A 12-storey mixed-use tower proposed for a car park on Church Street, Richmond has sparked a petition with 2,400 signatures. Two suburbs over, residents of Northcote are mobilising against plans for a six-storey development near High Street. Meanwhile, Frankston's rapid growth corridor continues to attract major projects that divide locals.
These aren't isolated skirmishes. With Victoria's median house price holding around $920,000 and units at $620,000, Melbourne is under relentless development pressure. Planning applications in established suburbs have surged, and so has community pushback—creating a predictable clash that reveals two genuinely competing visions for the city's future.
The residents' case
Objectors rarely oppose housing outright. Instead, they cite specific concerns: overshadowing of parks like Burnley Park or local reserves; parking pressure on already congested streets; and strain on schools, GP clinics and public transport. A development in Balwyn North last year saw 800 objections filed, with many citing the Koonung Creek Trail's proximity and traffic impacts on Mountain Highway.
"We're not NIMBY," one Hawthorn resident told council planners. "We just want growth that matches infrastructure." That frustration is real. Melbourne's outer suburbs grew 2.3 per cent annually over five years; inner suburbs closer to 1.5 per cent. Yet planning often moves faster than council services.
The developer perspective
Builders and housing advocates counter that opposition is essentially gatekeeping. They note Victoria needs 70,000 additional homes per year to meet migration and first-home buyer demand.
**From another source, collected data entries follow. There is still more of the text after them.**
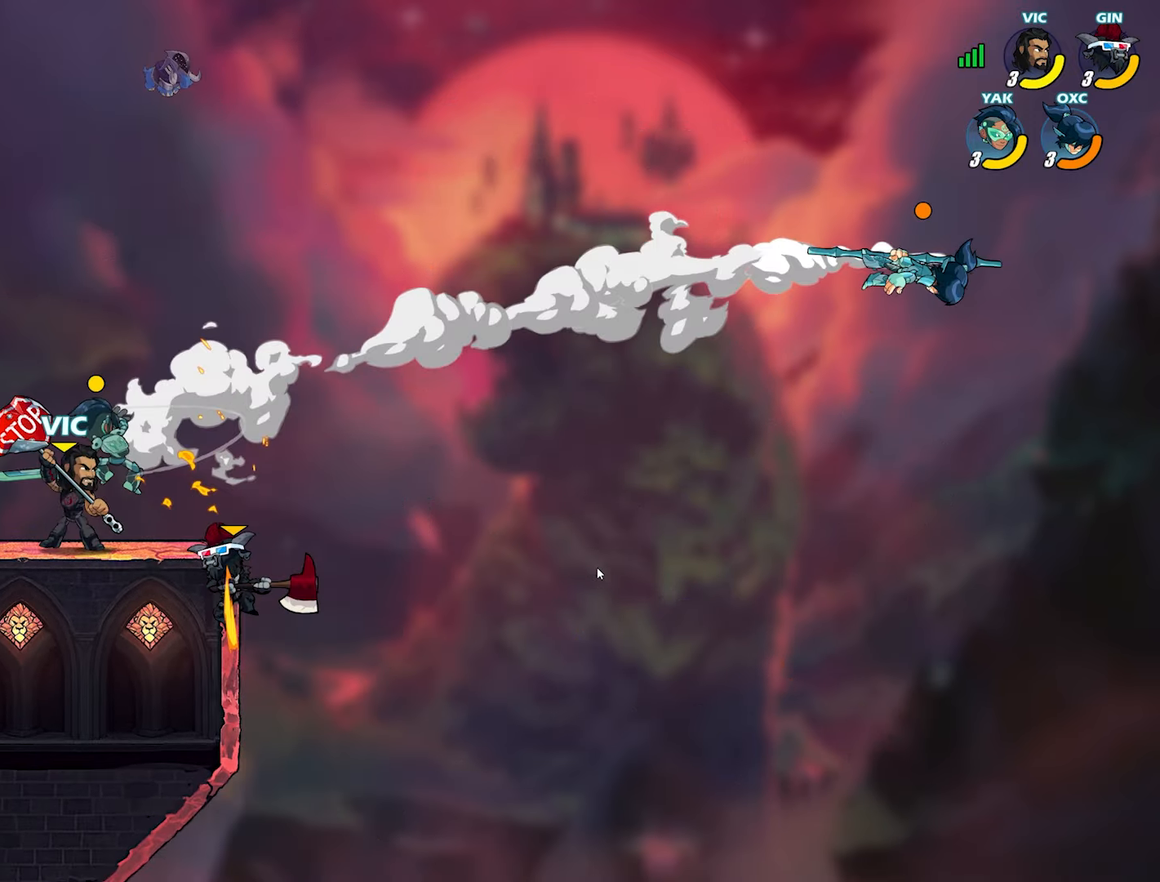
{"buttons": [], "left_stick": "right", "right_stick": "center", "events": [[150, "L2", "down"], [217, "L2", "up"], [217, "left_stick", "down-right"], [267, "TRIANGLE", "down"], [300, "left_stick", "right"], [350, "TRIANGLE", "up"], [400, "TRIANGLE", "down"], [450, "TRIANGLE", "up"]]}
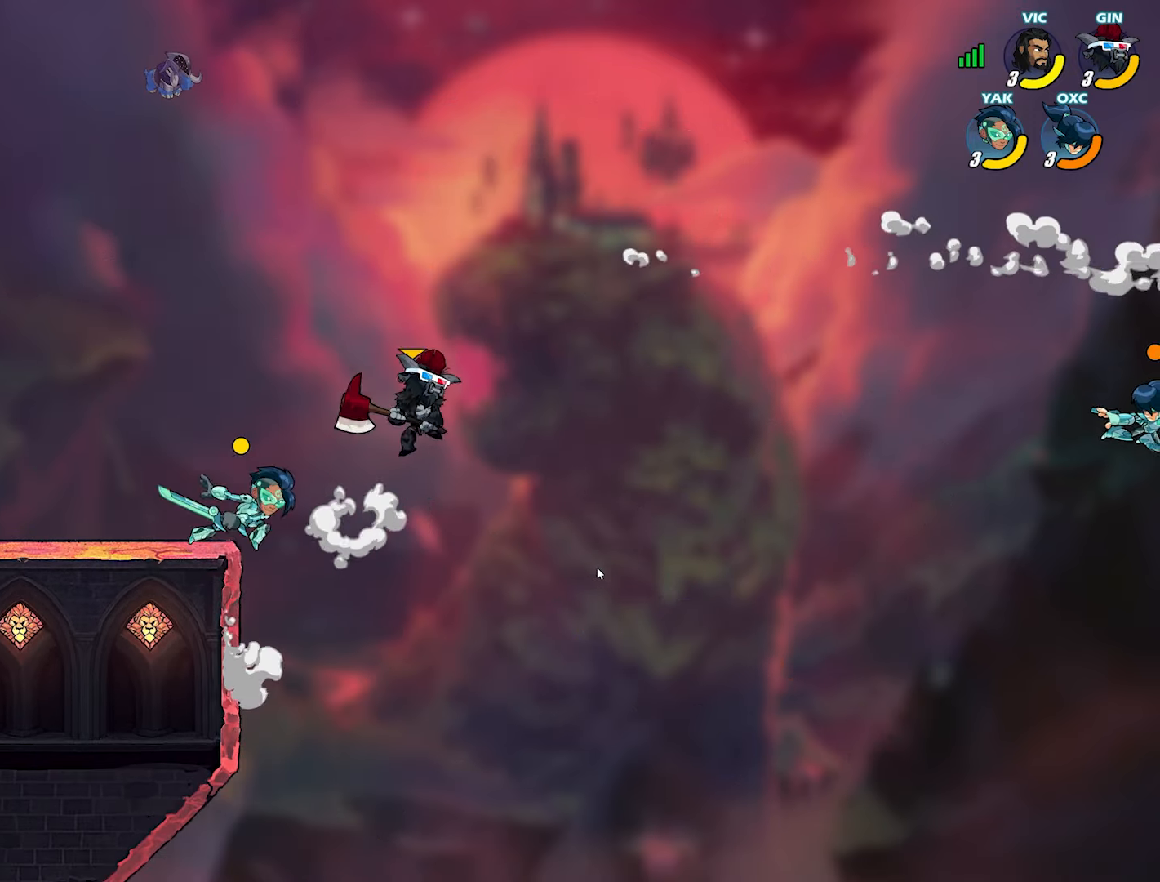
{"buttons": [], "left_stick": "center", "right_stick": "center", "events": [[183, "TRIANGLE", "down"], [183, "left_stick", "center"], [217, "TRIANGLE", "up"]]}
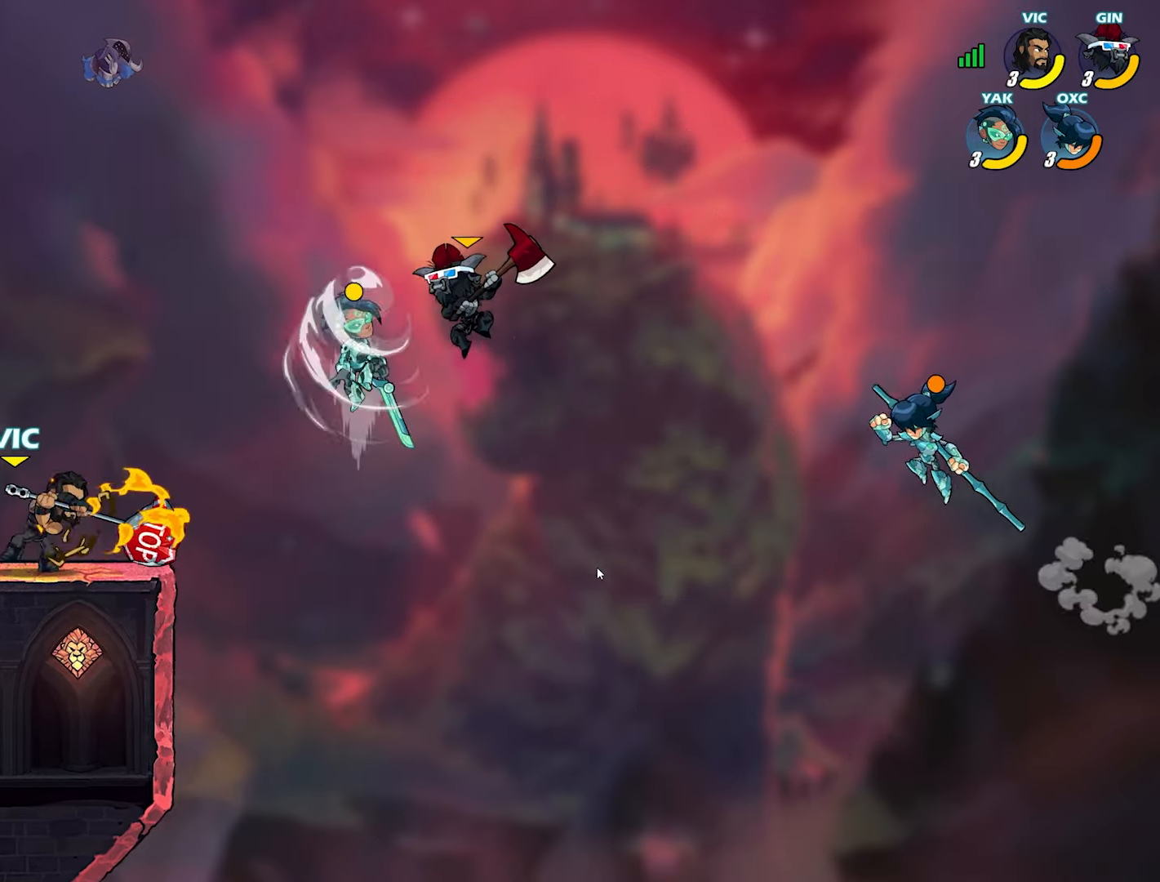
{"buttons": [], "left_stick": "down-right", "right_stick": "center", "events": [[183, "left_stick", "down-left"], [317, "left_stick", "right"], [400, "left_stick", "down-left"], [483, "left_stick", "down-right"]]}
Without infill development in accessible suburbs—not just greenfield sprawl to Pakenham and beyond—prices stay stratospheric and renters squeeze further.
A recent report from the Urban Development Institute argues that "community objections, however well-intentioned, regularly delay projects by 18-36 months, inflating construction costs and pushing final housing prices higher." They cite a Coburg apartment complex delayed four years by objections, eventually approved with minimal changes.
Where the middle ground sits
Progressive planners suggest the answer lies in pre-development engagement and transparent guidelines. Some councils now require developers to host information sessions before lodging applications. Bayside councils have begun publishing "development frameworks" showing exactly where medium-density housing is acceptable.
The tension won't disappear. Melbourne genuinely needs both housing supply and liveable neighbourhoods. But as suburbs from Frankston to Camberwell face their next wave of applications, residents and builders would benefit from recognising: both sides have legitimate claims on the city's future.